- TEXT SEGMENT
And yet, that is precisely the formula that Díaz-Canel repeats. Last April 12, in the interview with NBC, he said that the leadership of the Revolution was not “personalized in one person” and affirmed “we have a collective leadership,” with unity, cohesion, revolutionary discipline, and hundreds of people capable of assuming responsibilities and making decisions collectively.
In Cuba there is collective administration, yes, but in the sense that an apparatus distributes functions, not in the sense that it distributes ultimate command. The collegiality serves to share responsibilities, so that several cadres bear the weight of deterioration and so that no one appears indispensable on the surface. But when the matter touches on the regime’s security, the relationship with Washington, or the architecture of succession, the system does not revert to a horizontal collective; it gravitates once again toward the intimate center where family, security, and historical trust converge.
Outside the family, all those who occupy these positions of micro-power do so precariously. They can disappear with the snap of a finger.
During the thaw with Obama, the key player was Alejandro Castro Espín, Raúl’s son, who was then linked to the national security apparatus. And now, all eyes are on Raúl Guillermo, known as El Congrejo, [The Crab]. In other words, when Washington wants to know who to talk to so that a conversation isn’t just a formality, it ends up reaching into the orbit of the Castro family and their most trusted contacts.

- DATA ENTRIES

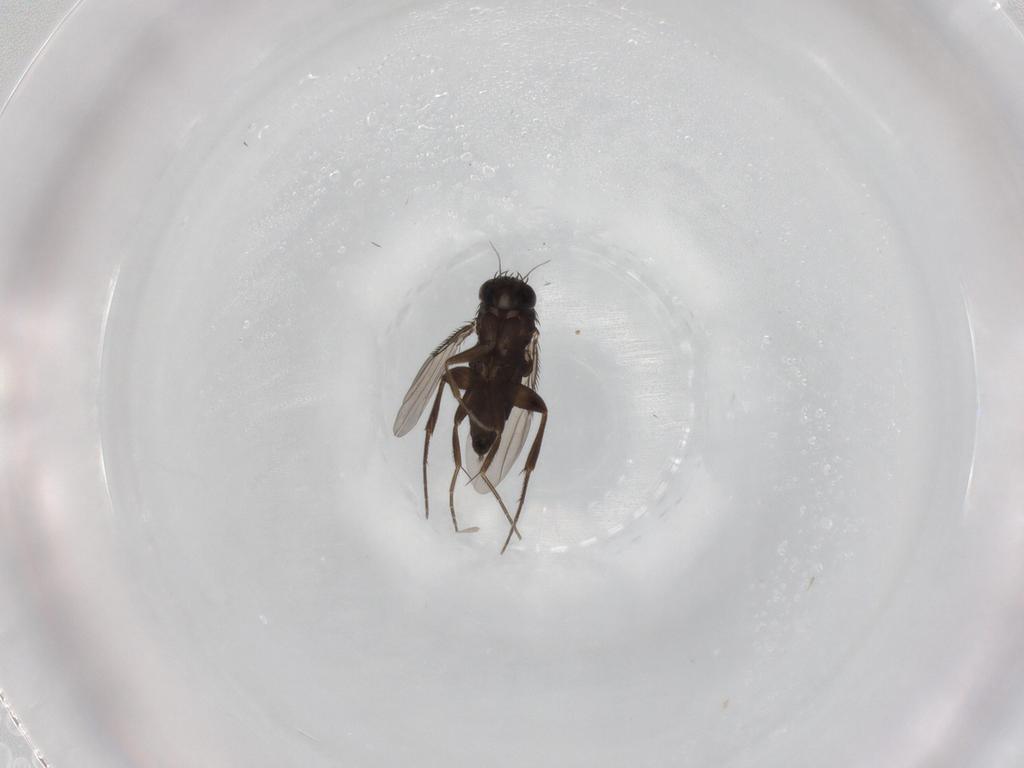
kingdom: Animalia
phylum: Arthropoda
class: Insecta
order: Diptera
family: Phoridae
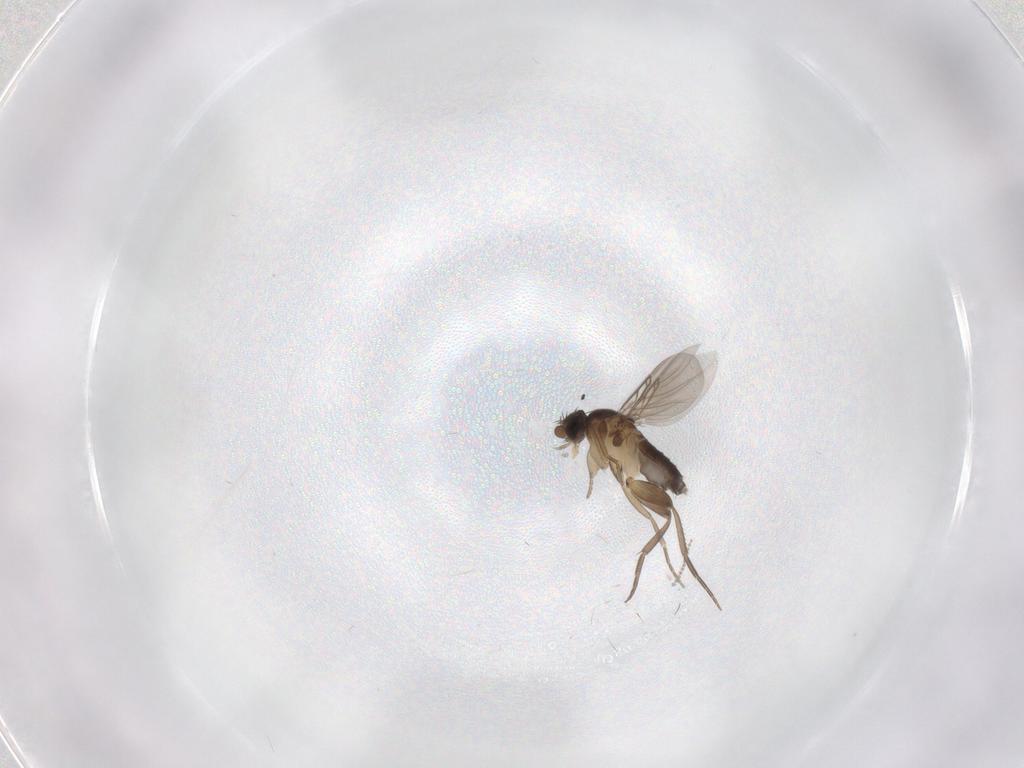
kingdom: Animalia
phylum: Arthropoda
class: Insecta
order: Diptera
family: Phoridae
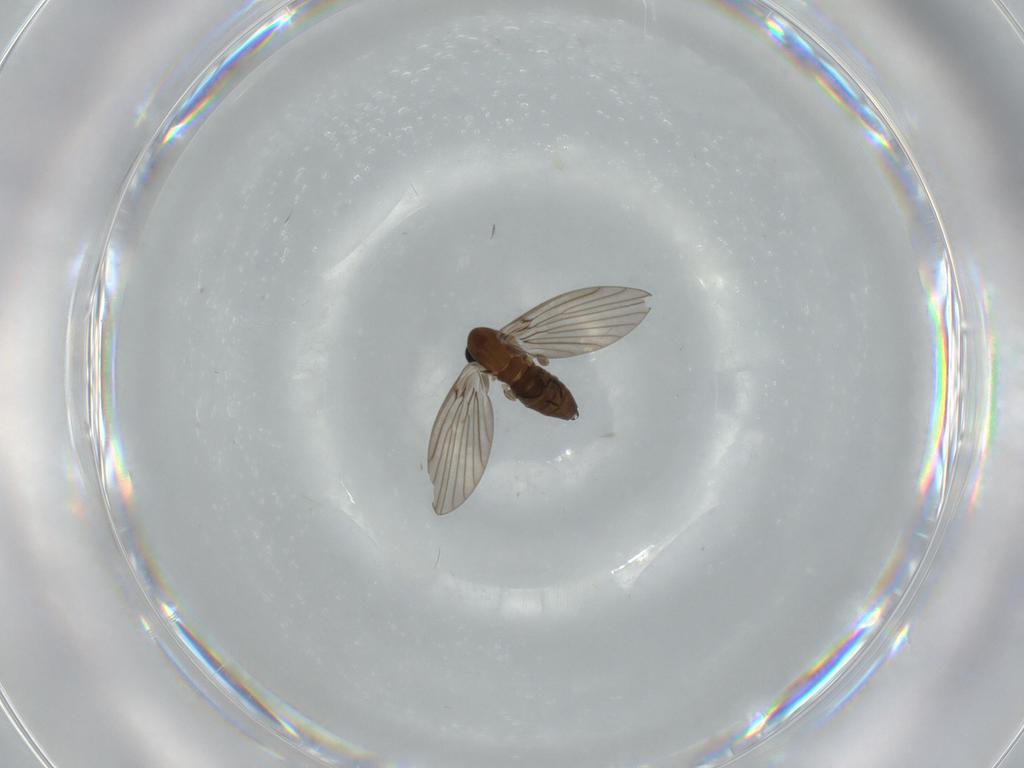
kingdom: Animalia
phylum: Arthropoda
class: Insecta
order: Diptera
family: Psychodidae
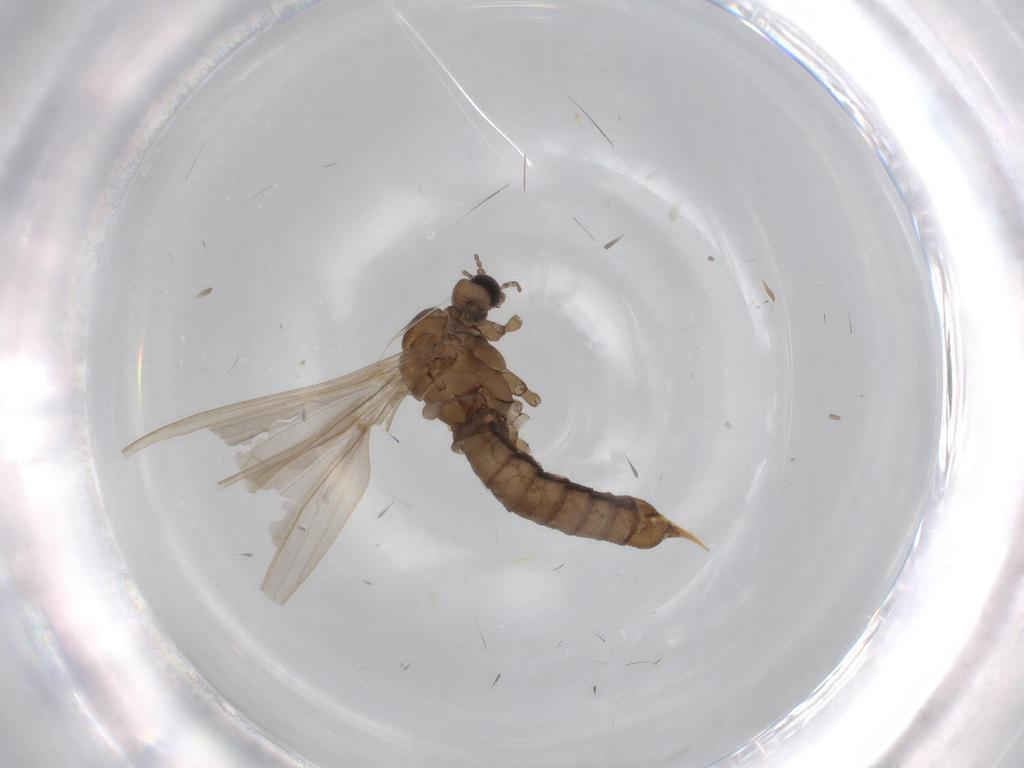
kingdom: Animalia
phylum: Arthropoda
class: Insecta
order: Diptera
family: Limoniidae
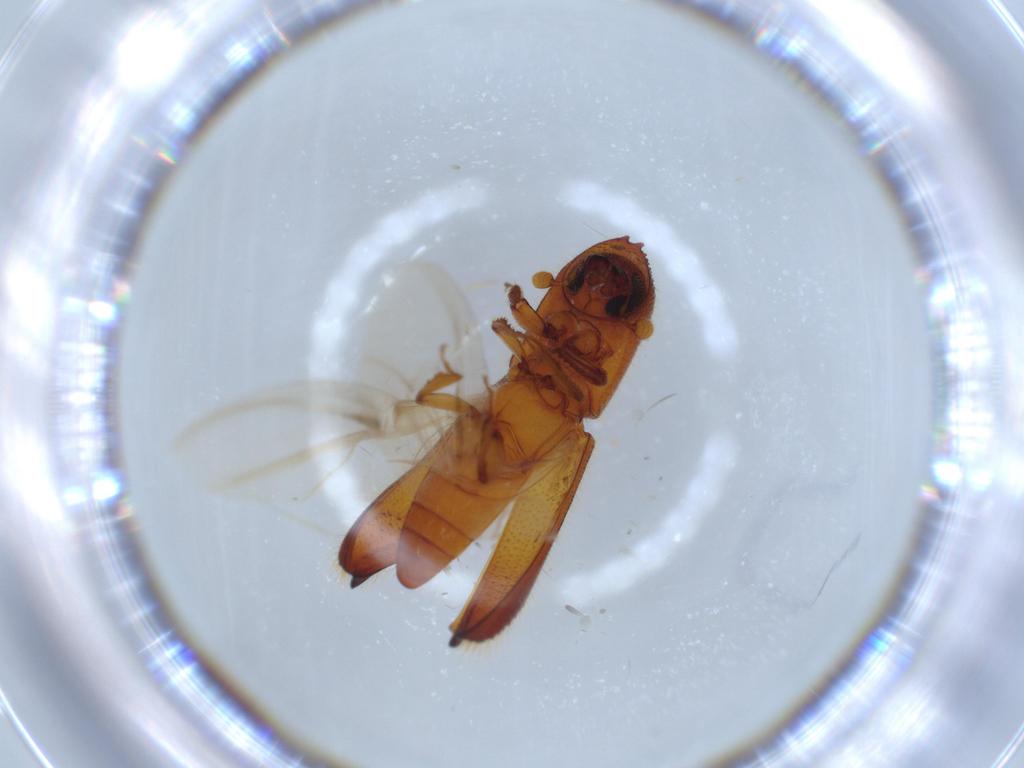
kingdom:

- ACTIONS TO TAKE
1) Repeat the passage on Cuba's leadership word for word, from "And yet, that" up to and including "making decisions collectively.".
2) In the passage on Cuba's leadership, who was the key player during the thaw with Obama?

- SET OF ANSWERS
1)
And yet, that is precisely the formula that Díaz-Canel repeats. Last April 12, in the interview with NBC, he said that the leadership of the Revolution was not “personalized in one person” and affirmed “we have a collective leadership,” with unity, cohesion, revolutionary discipline, and hundreds of people capable of assuming responsibilities and making decisions collectively.

2) Alejandro Castro Espín, Raúl's son.